Colombia’s former Attorney General Néstor Humberto Martínez has harshly rebuked Colombia’s Vice President Francia Márquez, whom he has accused of being «delusional» in response to claims that during his time in the Attorney General’s Office FARC leaders such as ‘Jesús Santrich’ and ‘Iván Márquez’ were «entrapped» into renouncing the peace accords and returning to the path of arms.

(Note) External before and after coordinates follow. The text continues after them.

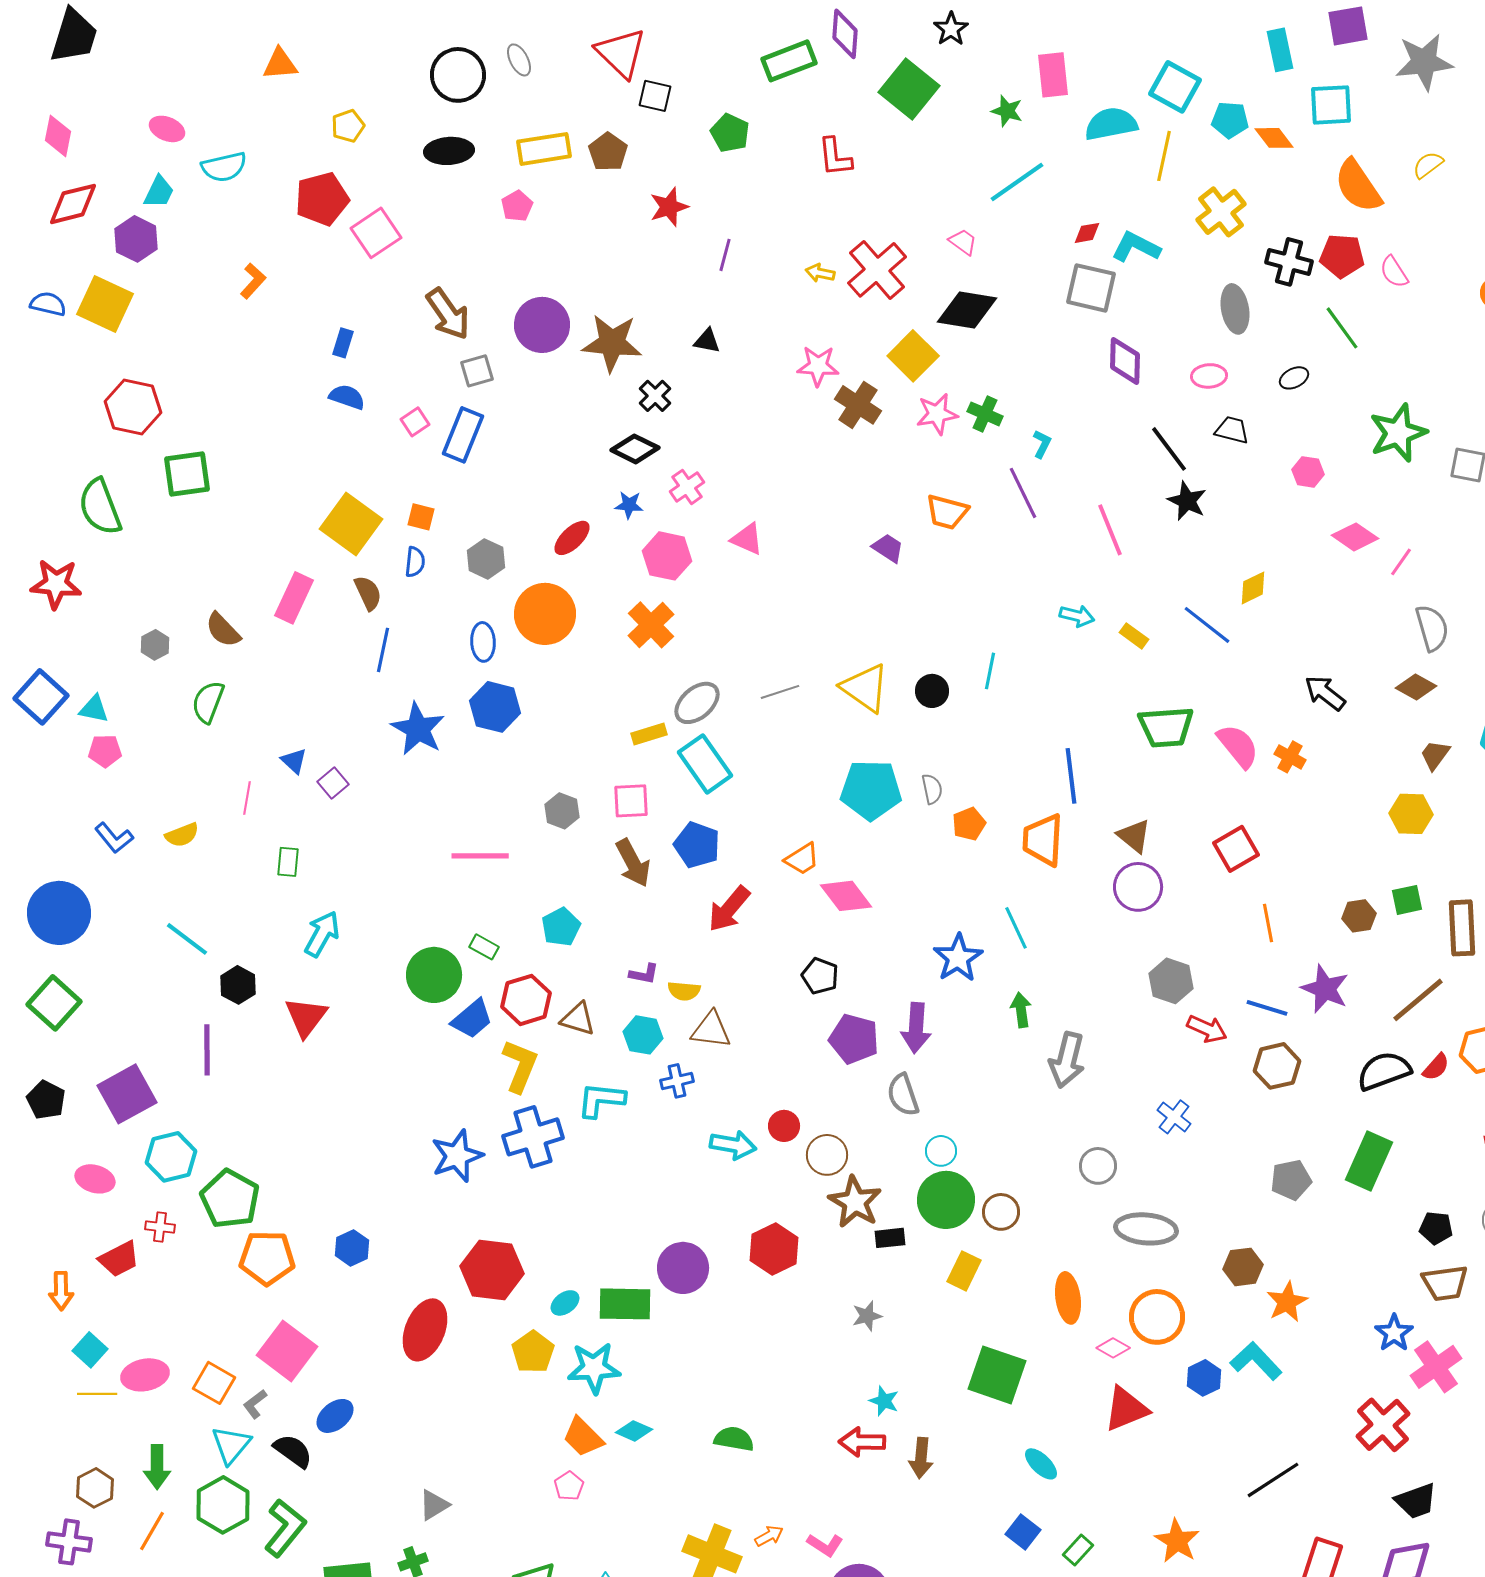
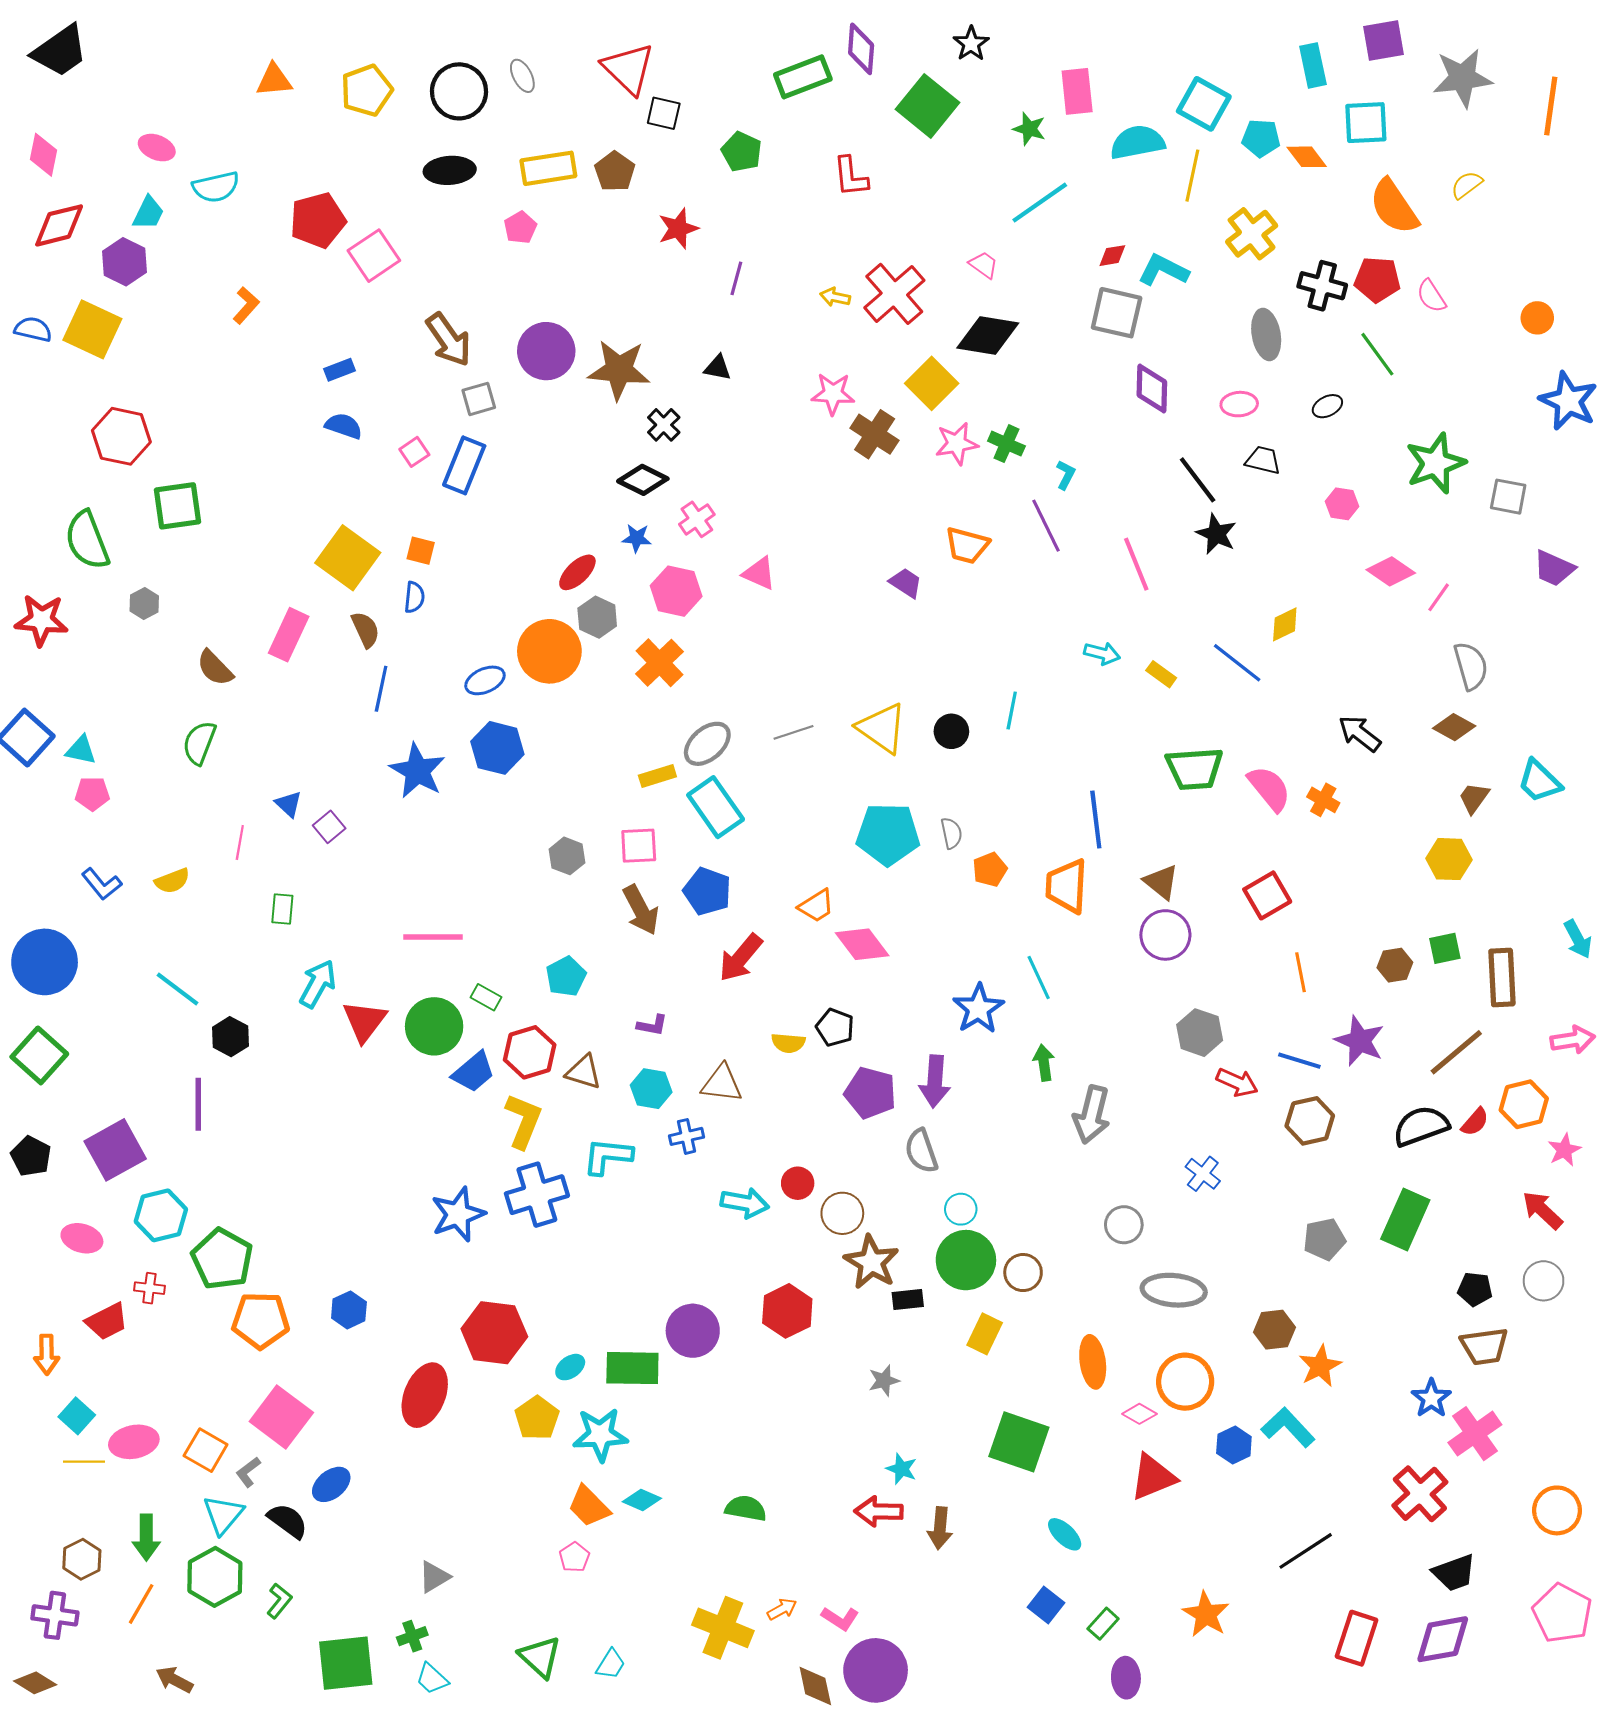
black trapezoid: (74, 36) -> (60, 51), turned 38
yellow pentagon: (348, 126) -> (367, 90), moved, size x1.5
blue rectangle: (343, 343) -> (340, 370), turned 52
gray hexagon: (486, 559) -> (597, 617), moved
blue ellipse: (483, 642) -> (485, 680), turned 69
gray hexagon: (155, 645) -> (144, 604), moved
pink line: (480, 856) -> (433, 937), moved
yellow semicircle: (684, 991) -> (788, 1043), moved
red triangle: (306, 1017) -> (364, 1021), moved
green L-shape: (285, 1528) -> (279, 1601), size x0.6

«All the repudiation that has generated the handling of the expenses of the vice presidency and the use of the goose blankets, have delirious Doña Francia», has responded Martinez alluding to the controversy raised in Colombia by the 173 million (35,700 euros), which spent Casa Nariño in furnishing the facilities, including two pens of this mallard of four million each (825 euros).
Martínez’s departure is a response to some statements made by Márquez in a last interview to the newspaper ‘El Tiempo’, in whose pages he stated that some of the guerrillas of the now disbanded FARC who joined the 2016 peace accords «ended up leaving because of the entrapments that the whole country knows».
«It is a reality», remarked the Colombian vice-president in tune with other members of the new government of the president, Gustavo Petro, such as the Minister of Defense, Álvaro Leyva, who maintain that important figures of that guerrilla, such as Seuxis Pausias Hernández, ‘Jesús Santrich’, were «trapped».
In the middle of this year, the Truth Commission published a report whose conclusions stated that ‘Jesús Santrich’ had been the victim of a set-up by the US Drug Enforcement Agency (DEA) and the Colombian Attorney General’s Office, whose head at the time, Néstor Humberto Martínez, authorized the use of cocaine to facilitate the arrest of the former guerrilla.
Martínez has always denied the major and has responded to Vice President Márquez that the judicial process against, for example, Luciano Marín Arango, alias ‘Iván Márquez, was advanced by the US Attorney General at the time, William Barr, for his relationship with the notorious Cartel of the Suns, allegedly formed by government officials and the Venezuelan Armed Forces.
«Could it be that France Márquez does not distinguish between the Attorney General of Colombia and that of the United States?» wondered Martínez, who has accused Márquez of being «looking for pretexts to benefit deserters who betrayed peace» and reminded him that «never» was ‘Iván Márquez’ investigated for facts subsequent to the Havana agreements of 2016.